■ **What the task requires**
Could you repeat all of the entries exactly, leaving out any pictures?

(Collected data)
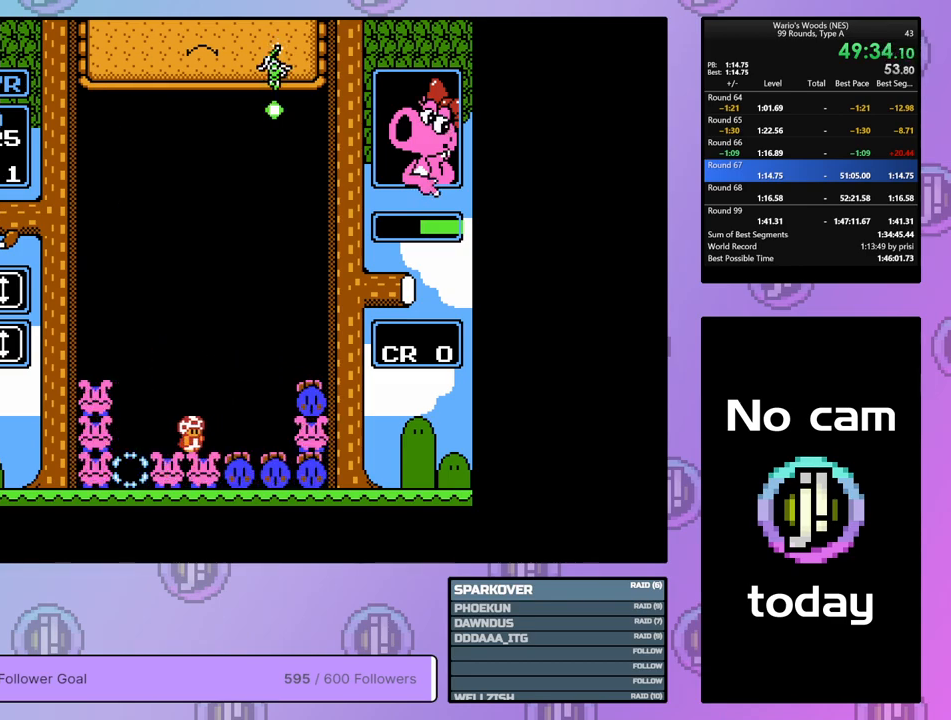
{"buttons": ["DPAD_LEFT"], "events": [[367, "DPAD_RIGHT", "up"], [450, "DPAD_LEFT", "down"]]}
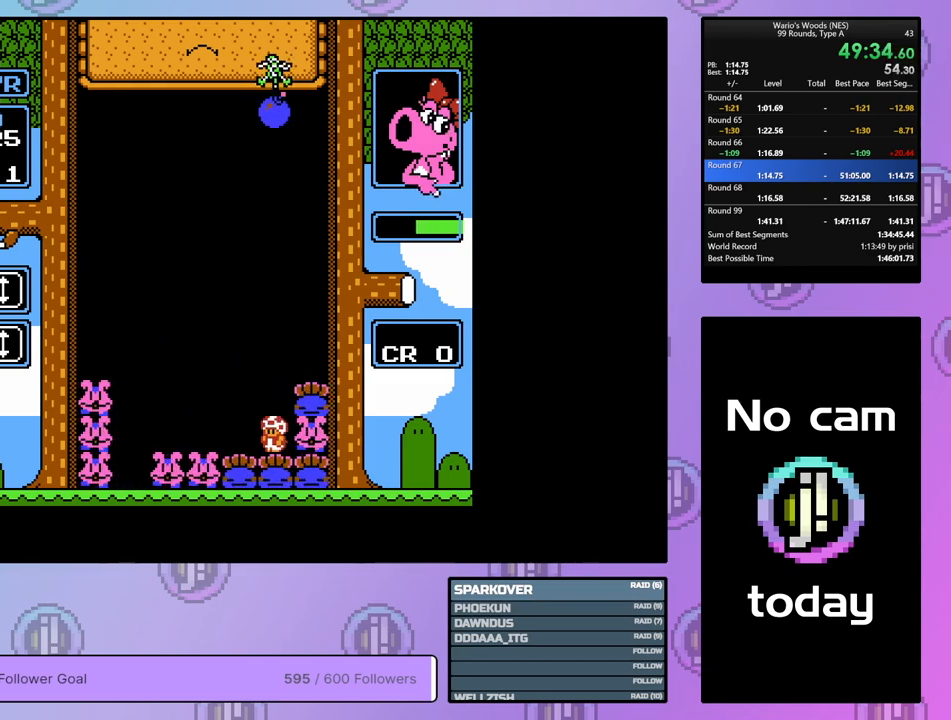
{"buttons": ["DPAD_RIGHT"], "events": [[217, "DPAD_LEFT", "up"], [267, "B", "down"], [383, "DPAD_RIGHT", "down"], [400, "B", "up"]]}
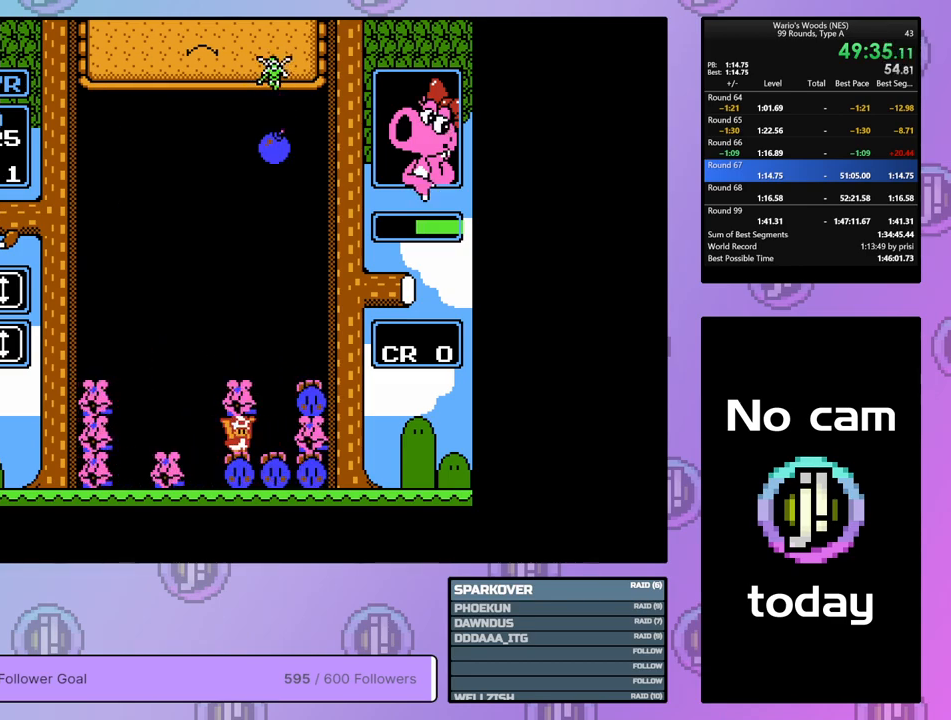
{"buttons": ["DPAD_RIGHT"], "events": [[333, "B", "down"], [450, "B", "up"]]}
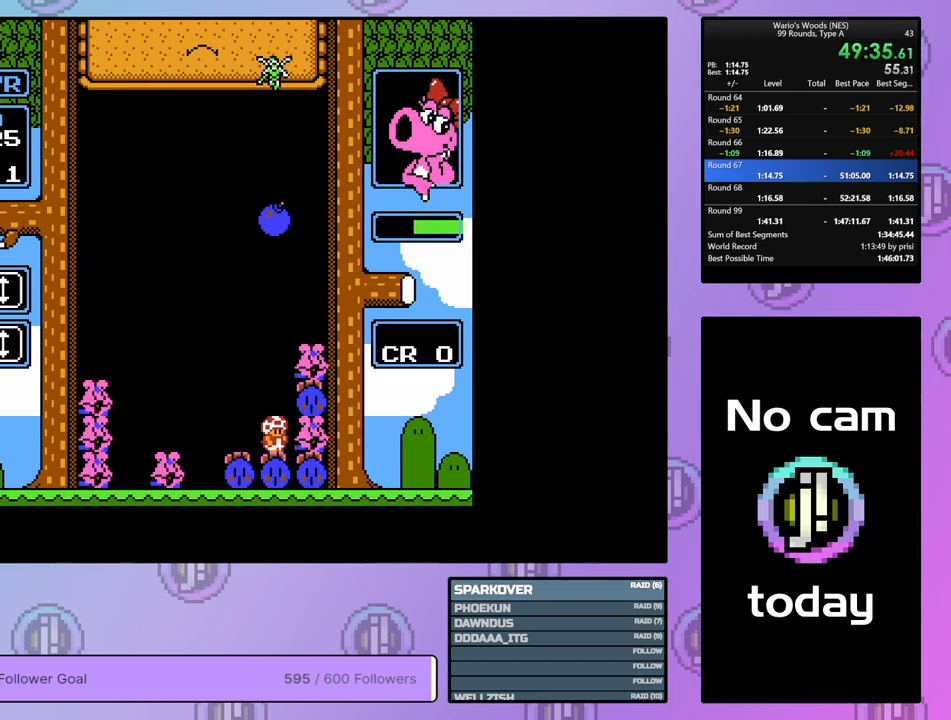
{"buttons": ["DPAD_LEFT"], "events": [[283, "B", "down"], [317, "DPAD_RIGHT", "up"], [417, "DPAD_LEFT", "down"], [450, "B", "up"]]}
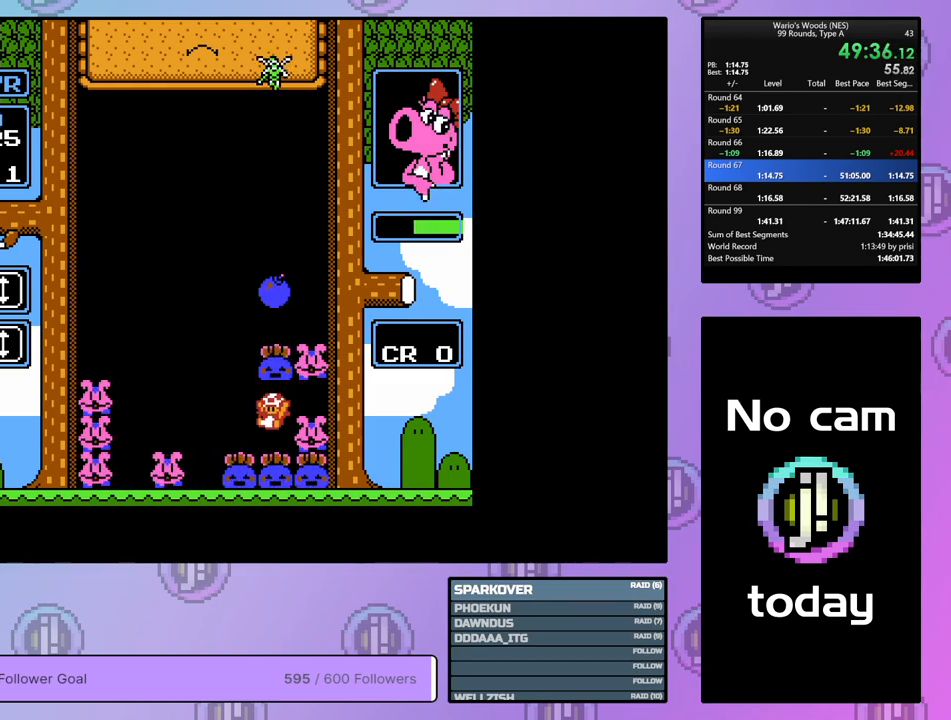
{"buttons": [], "events": [[17, "DPAD_LEFT", "up"], [67, "B", "down"], [183, "B", "up"], [183, "DPAD_DOWN", "down"], [300, "B", "down"], [367, "DPAD_DOWN", "up"], [400, "B", "up"]]}
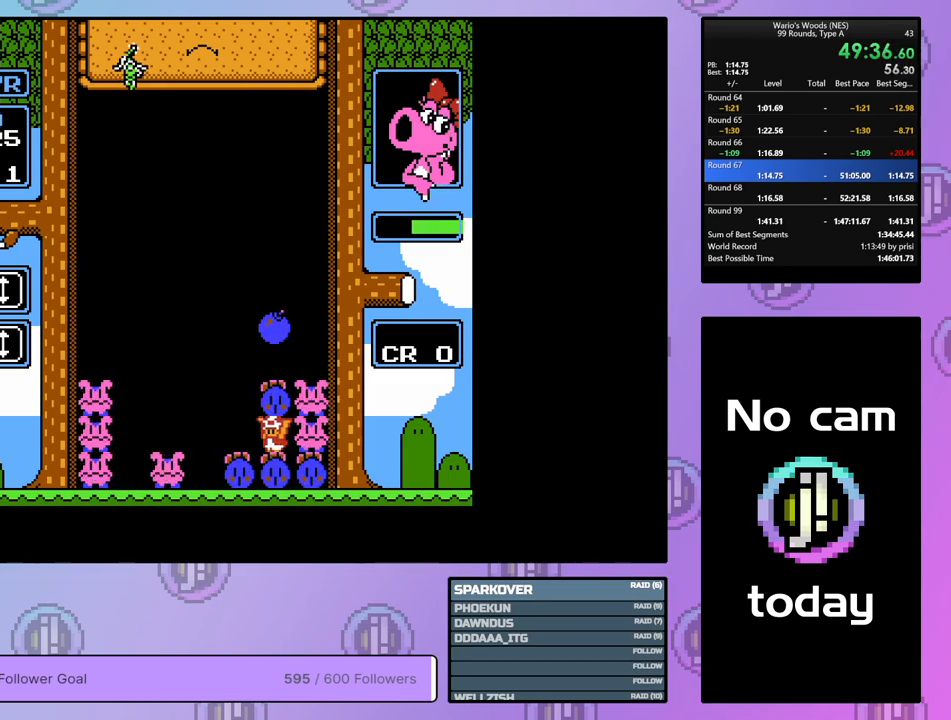
{"buttons": ["DPAD_LEFT"], "events": [[117, "DPAD_LEFT", "down"], [267, "DPAD_LEFT", "up"], [317, "B", "down"], [400, "B", "up"], [467, "DPAD_LEFT", "down"]]}
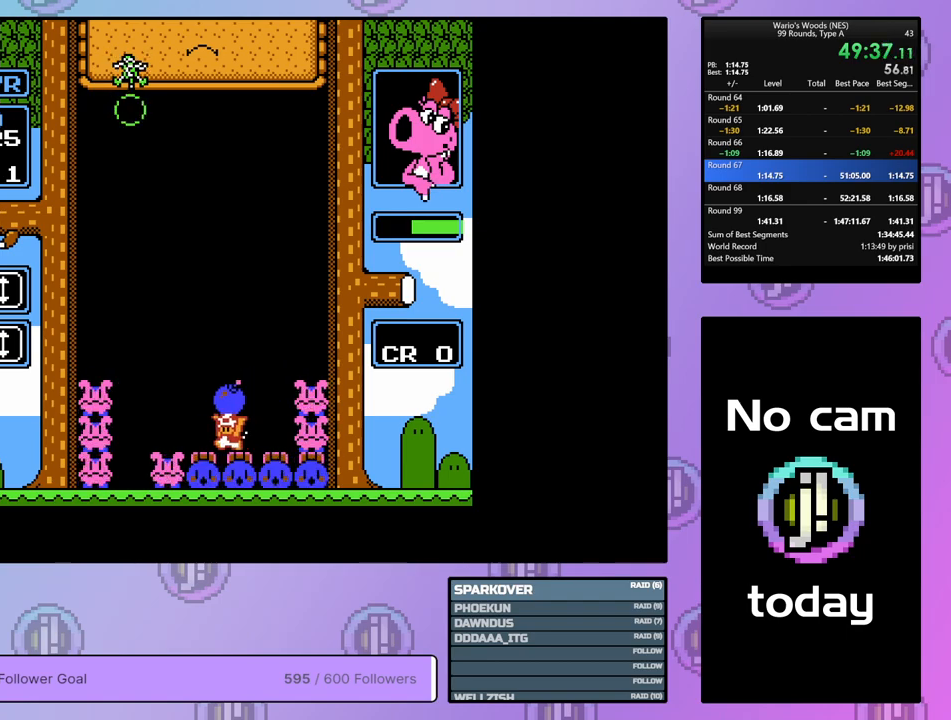
{"buttons": [], "events": [[283, "B", "down"], [300, "DPAD_LEFT", "up"], [367, "B", "up"]]}
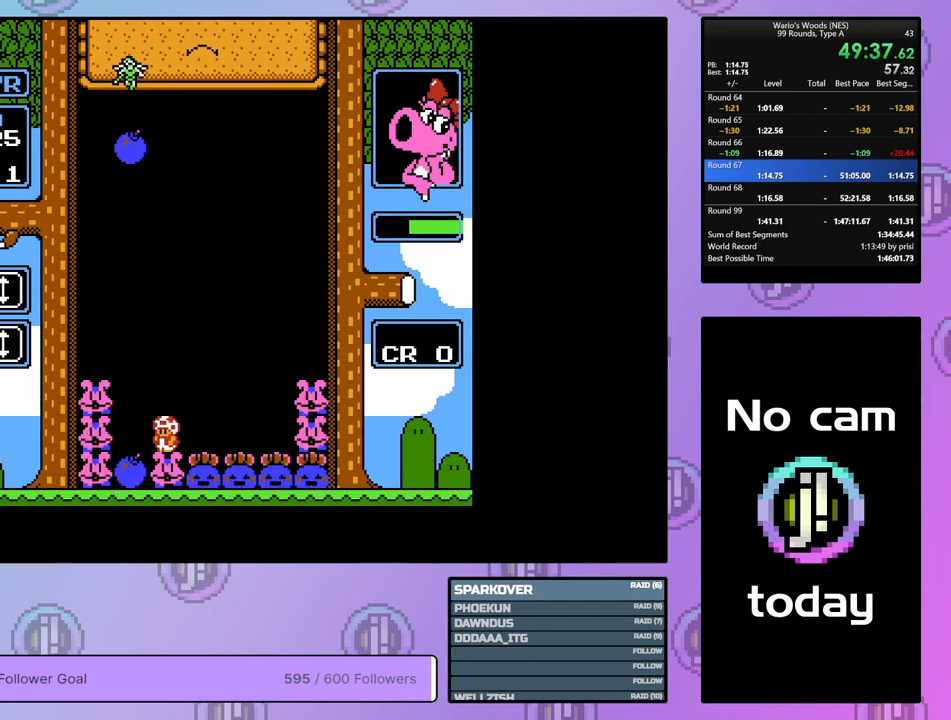
{"buttons": ["B"], "events": [[100, "DPAD_LEFT", "down"], [183, "DPAD_LEFT", "up"], [283, "DPAD_RIGHT", "down"], [383, "B", "down"], [383, "DPAD_RIGHT", "up"]]}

■ **Response to the task**
{"buttons": ["DPAD_LEFT"], "events": [[367, "DPAD_RIGHT", "up"], [450, "DPAD_LEFT", "down"]]}
{"buttons": ["DPAD_RIGHT"], "events": [[217, "DPAD_LEFT", "up"], [267, "B", "down"], [383, "DPAD_RIGHT", "down"], [400, "B", "up"]]}
{"buttons": ["DPAD_RIGHT"], "events": [[333, "B", "down"], [450, "B", "up"]]}
{"buttons": ["DPAD_LEFT"], "events": [[283, "B", "down"], [317, "DPAD_RIGHT", "up"], [417, "DPAD_LEFT", "down"], [450, "B", "up"]]}
{"buttons": [], "events": [[17, "DPAD_LEFT", "up"], [67, "B", "down"], [183, "B", "up"], [183, "DPAD_DOWN", "down"], [300, "B", "down"], [367, "DPAD_DOWN", "up"], [400, "B", "up"]]}
{"buttons": ["DPAD_LEFT"], "events": [[117, "DPAD_LEFT", "down"], [267, "DPAD_LEFT", "up"], [317, "B", "down"], [400, "B", "up"], [467, "DPAD_LEFT", "down"]]}
{"buttons": [], "events": [[283, "B", "down"], [300, "DPAD_LEFT", "up"], [367, "B", "up"]]}
{"buttons": ["B"], "events": [[100, "DPAD_LEFT", "down"], [183, "DPAD_LEFT", "up"], [283, "DPAD_RIGHT", "down"], [383, "B", "down"], [383, "DPAD_RIGHT", "up"]]}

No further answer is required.